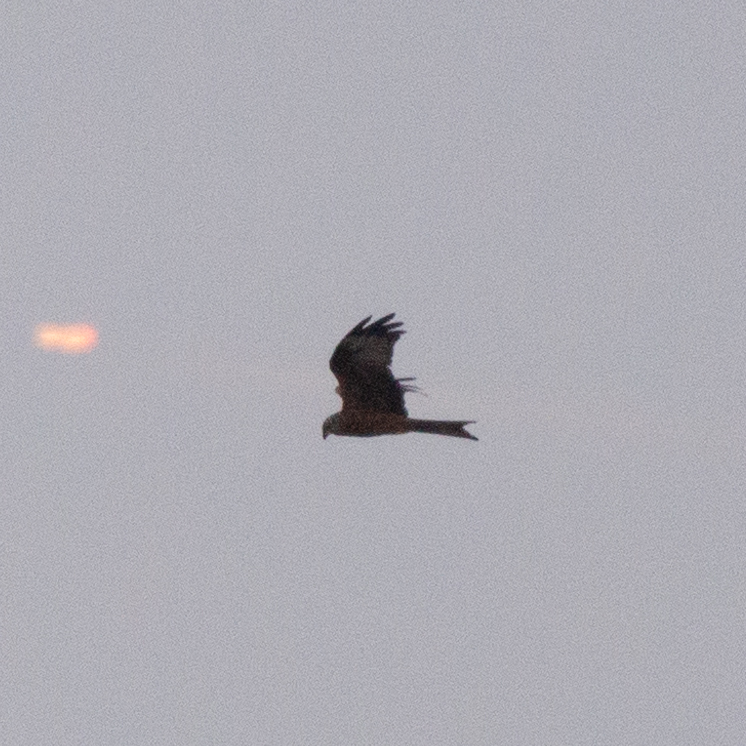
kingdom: Animalia
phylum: Chordata
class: Aves
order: Accipitriformes
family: Accipitridae
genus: Milvus
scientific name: Milvus milvus
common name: Red kite
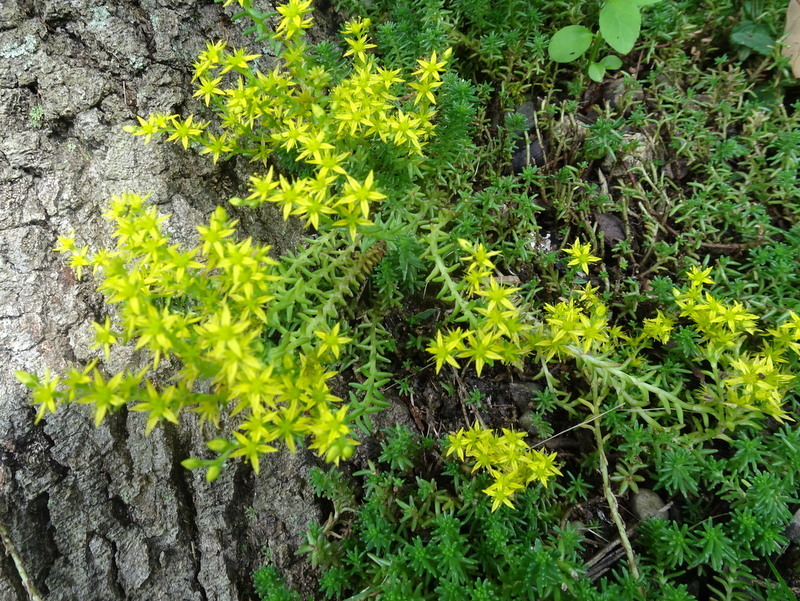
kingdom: Plantae
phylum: Tracheophyta
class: Magnoliopsida
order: Saxifragales
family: Crassulaceae
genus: Sedum
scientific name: Sedum sexangulare
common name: Tasteless stonecrop
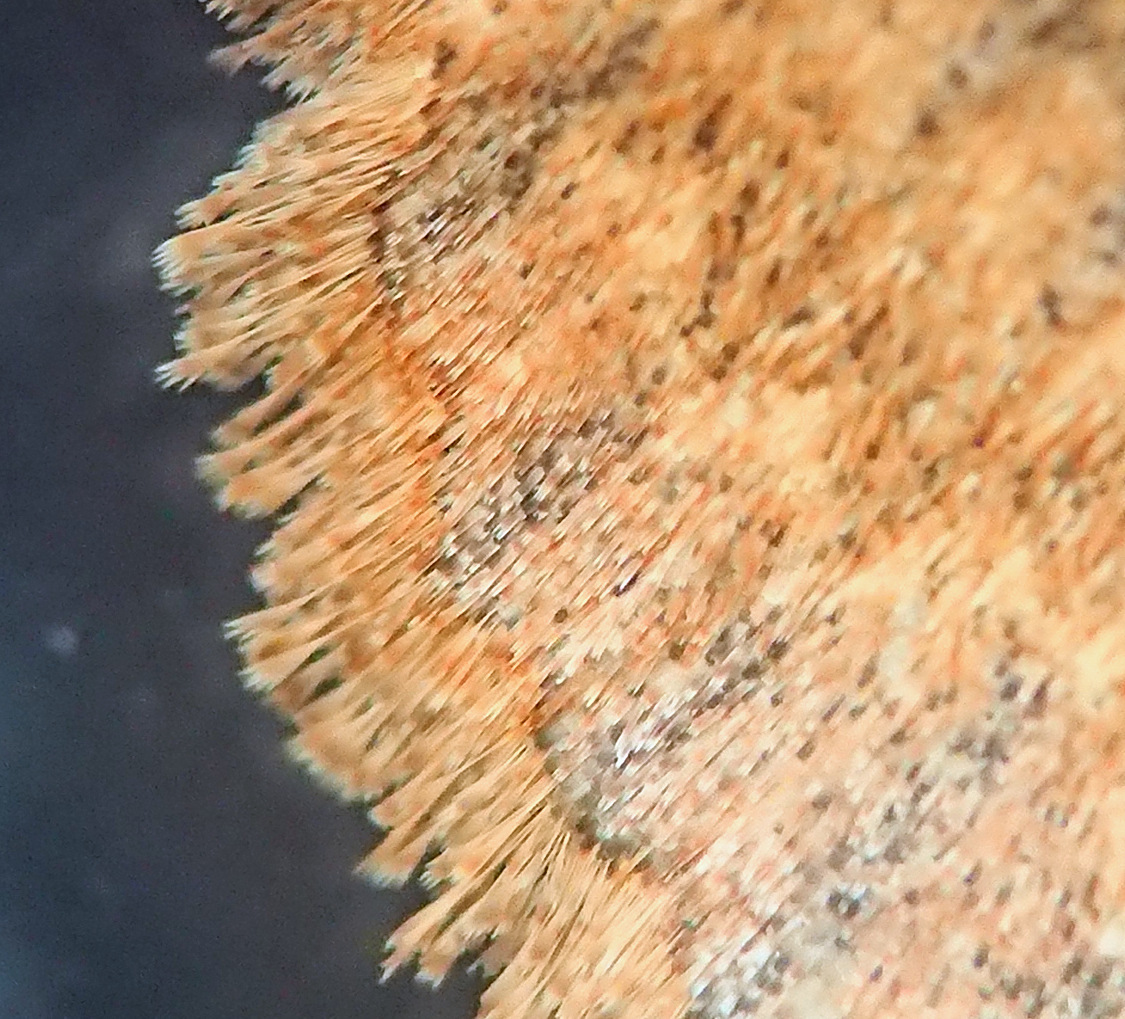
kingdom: Animalia
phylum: Arthropoda
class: Insecta
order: Lepidoptera
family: Noctuidae
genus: Eupsilia
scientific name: Eupsilia vinulenta
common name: Straight-toothed sallow
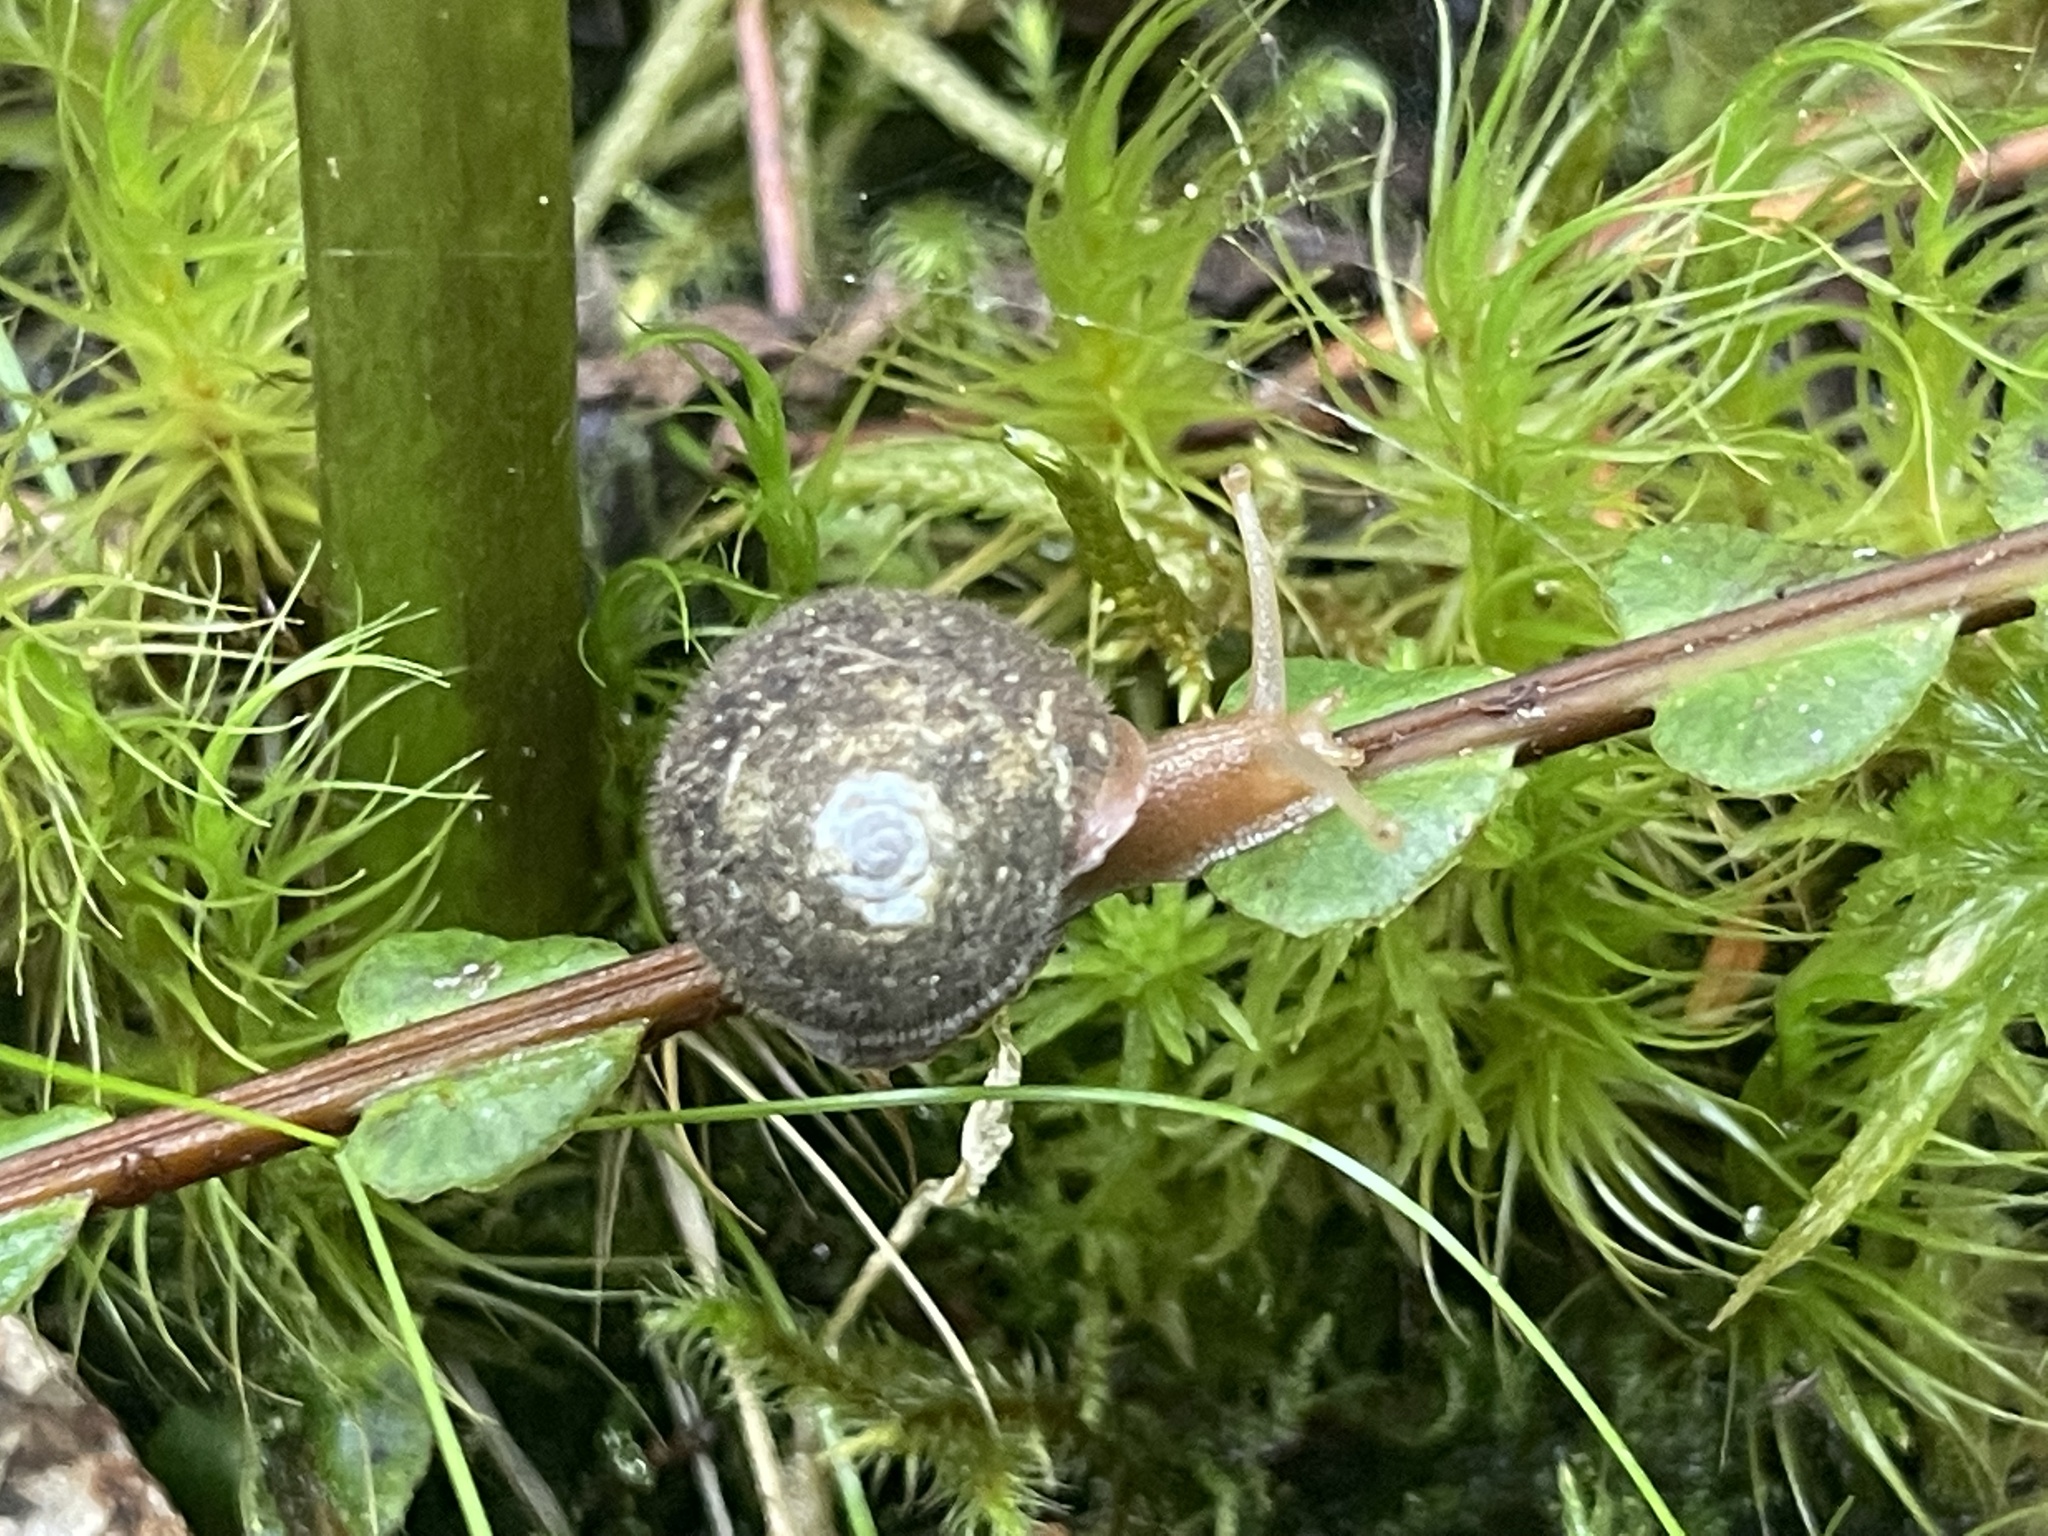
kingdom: Animalia
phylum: Mollusca
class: Gastropoda
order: Stylommatophora
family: Polygyridae
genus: Vespericola
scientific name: Vespericola columbianus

= = = = = = =

Problem requirements
Copy out all the items again, switching every "common name" to "vernacular name" and changing nothing else. Leave the pictures out of the answer.

Complete response
kingdom: Animalia
phylum: Chordata
class: Aves
order: Accipitriformes
family: Accipitridae
genus: Milvus
scientific name: Milvus milvus
vernacular name: Red kite
kingdom: Plantae
phylum: Tracheophyta
class: Magnoliopsida
order: Saxifragales
family: Crassulaceae
genus: Sedum
scientific name: Sedum sexangulare
vernacular name: Tasteless stonecrop
kingdom: Animalia
phylum: Arthropoda
class: Insecta
order: Lepidoptera
family: Noctuidae
genus: Eupsilia
scientific name: Eupsilia vinulenta
vernacular name: Straight-toothed sallow
kingdom: Animalia
phylum: Mollusca
class: Gastropoda
order: Stylommatophora
family: Polygyridae
genus: Vespericola
scientific name: Vespericola columbianus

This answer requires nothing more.